Sunday, January 25, 2009

The Next Financial Bubble?

The most recent issue of Forbes magazine includes an article entitled "The Great College Hoax." You can find it here:

http://www.forbes.com/forbes/2009/0202/060.html

When I first saw the title on the cover, I thought it would be yet another conservative screed against liberal arts institutions. It wasn't. Instead, the piece has a terrifying discussion of the effects of privatizing student loans. Author Kathy Kristof reports:

A decade ago nearly all student lending was of the low-cost, federally guaranteed variety, most of it with 6% to 8% interest kicking in only after a student left school. As costs outpaced such financing over the past decade, the share of student loans from "private" lenders rose from 7% to 23% of the market, or $20 billion in the 2007--08 academic year.

The rise of private student lending closely paralleled the subprime mortgage boom, which went from 8% of home loan originations in 2003 to 20% in 2006, before the housing meltdown sent that mortgage sector over a cliff. Private student loans resemble subprime mortgages in other ways, too. As banks and brokers did with subprime home loans, colleges and the lenders in cahoots with them commonly market private student loans alongside lower-cost alternatives, blurring the differences.

The key one is cost. Many private lenders tack 10% origination fees onto 18% variable interest rates (there is no legal limit), which begin accruing the moment a loan is funded. That has made private loans more than twice as profitable as government-guaranteed ones . . . .

New York Attorney General Andrew Cuomo has called private lending "the Wild West of the student loan industry." Some problems he notes smack of subprime mortgage lending: lax disclosure requirements, variable interest rates that compound and make paying off the principal a Sisyphean task, and kickback agreements by which lenders pay loan originators--in this case, colleges--a cut of their revenues.

State and federal authorities have taken action to curb the outright bribery. No less illustrious institutions of higher learning than Columbia University, New York University and the University of Pennsylvania paid $1 million-plus each to settle charges of wrongdoing in the student loan market.

Yet investigations still found "troubling, deceptive and often illegal practices . . . involving lenders, educational institutions and financial aid officials," according to Cuomo's office and the Congressional Committee on Education & Labor. Don't count on Washington to provide any more safeguards than it did with housing. Department of Education oversight of the student loan industry has been deemed insufficient by the Government Accountability Office.

Scary news indeed for students and their families. Look at this example cited by Kristof:

Mindy Babbitt entered Davenport University in her mid-20s to study accounting. Unable to cover the costs with her previous earnings as a cosmetologist, she took out a $35,000 student loan at 9% interest, figuring her postgraduate income would cover the cost.

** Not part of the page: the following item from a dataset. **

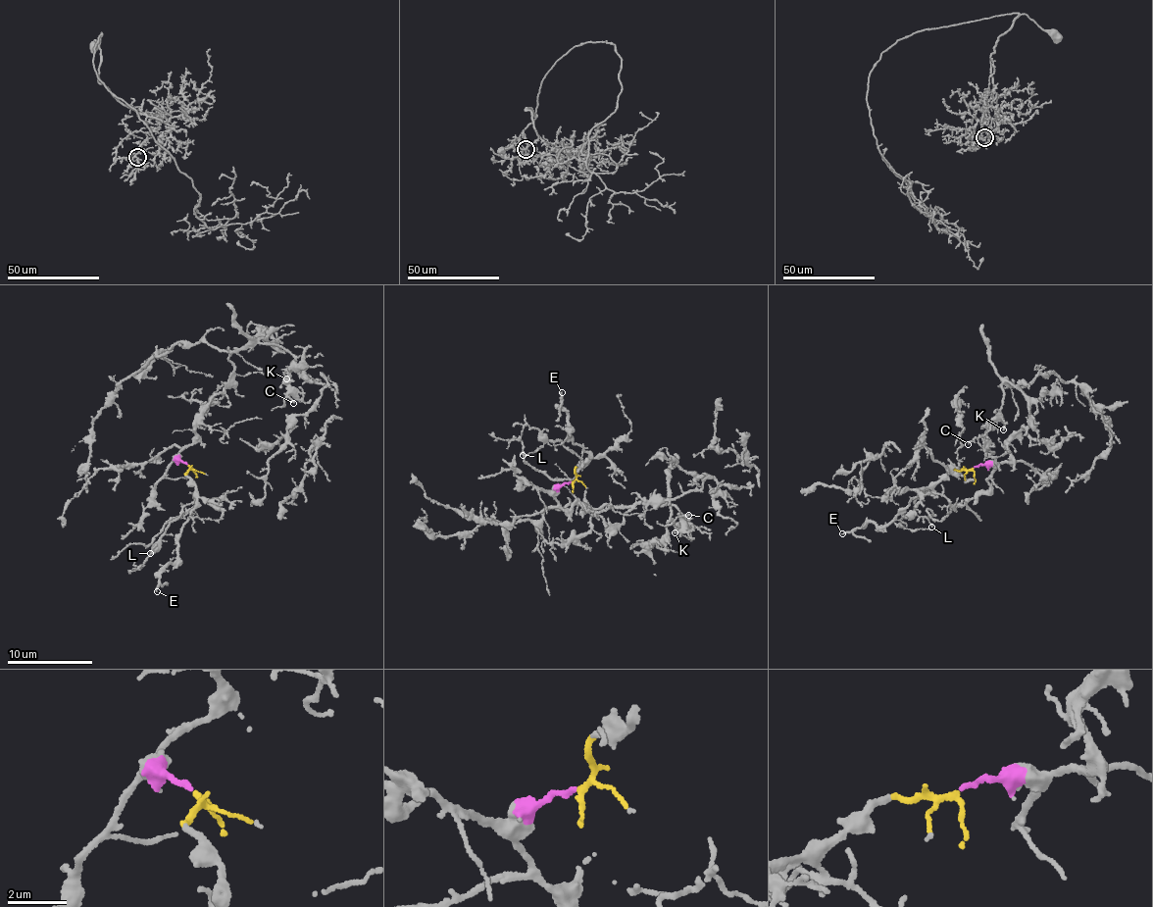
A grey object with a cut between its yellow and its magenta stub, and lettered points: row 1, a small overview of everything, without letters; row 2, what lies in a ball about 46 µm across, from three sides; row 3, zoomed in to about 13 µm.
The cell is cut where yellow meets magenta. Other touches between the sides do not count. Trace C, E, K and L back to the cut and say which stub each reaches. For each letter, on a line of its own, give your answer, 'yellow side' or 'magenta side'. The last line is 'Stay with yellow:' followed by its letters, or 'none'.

Instead, the entry-level job her bachelor's degree got her barely covered living expenses. Babbitt deferred loan repayments and was then laid off for a time. Now 41 and living in Plainwell, Mich., she is earning $41,000 a year, or about $10,000 more than the average high school graduate makes.

But since she graduated, Babbitt's student loan balance has more than doubled, to $87,000, and she despairs she'll never pay it off.
"Unless I win the lottery or get a job paying a lot more, my student debts are going to follow me to the grave," she says.

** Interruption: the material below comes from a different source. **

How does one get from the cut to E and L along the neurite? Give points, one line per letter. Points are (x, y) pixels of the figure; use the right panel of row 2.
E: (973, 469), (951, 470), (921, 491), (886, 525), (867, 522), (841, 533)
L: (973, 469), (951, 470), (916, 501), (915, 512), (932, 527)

In the 1950s, 60s, and 70s, Americans had a commitment to make college an affordable step for students with the ability and desire to make the grade. In the "deregulation" craze of the last quarter century, this became just another way to pad profits at the expense of hard-working men and women trying to make a better life for themselves. As one of Kristof's interviewees put it:

"You can get better interest rates, and better treatment, borrowing from Vito in downtown Brooklyn."

(My apologies to Italian loan sharks in the borough, who are unfairly compared with the college loan lenders in that quote.)

The Obama Administration has a lot on its plate. But making post-secondary education affordable again -- and preventing another lending crisis from erupting -- should be one of the first year goals for the White House and the Department of Education.

1 comment:

SLJubilee said...

Wow, scary but prescient. We need to reign in this abuse and the colleges who are building 100 million rec centers with the money.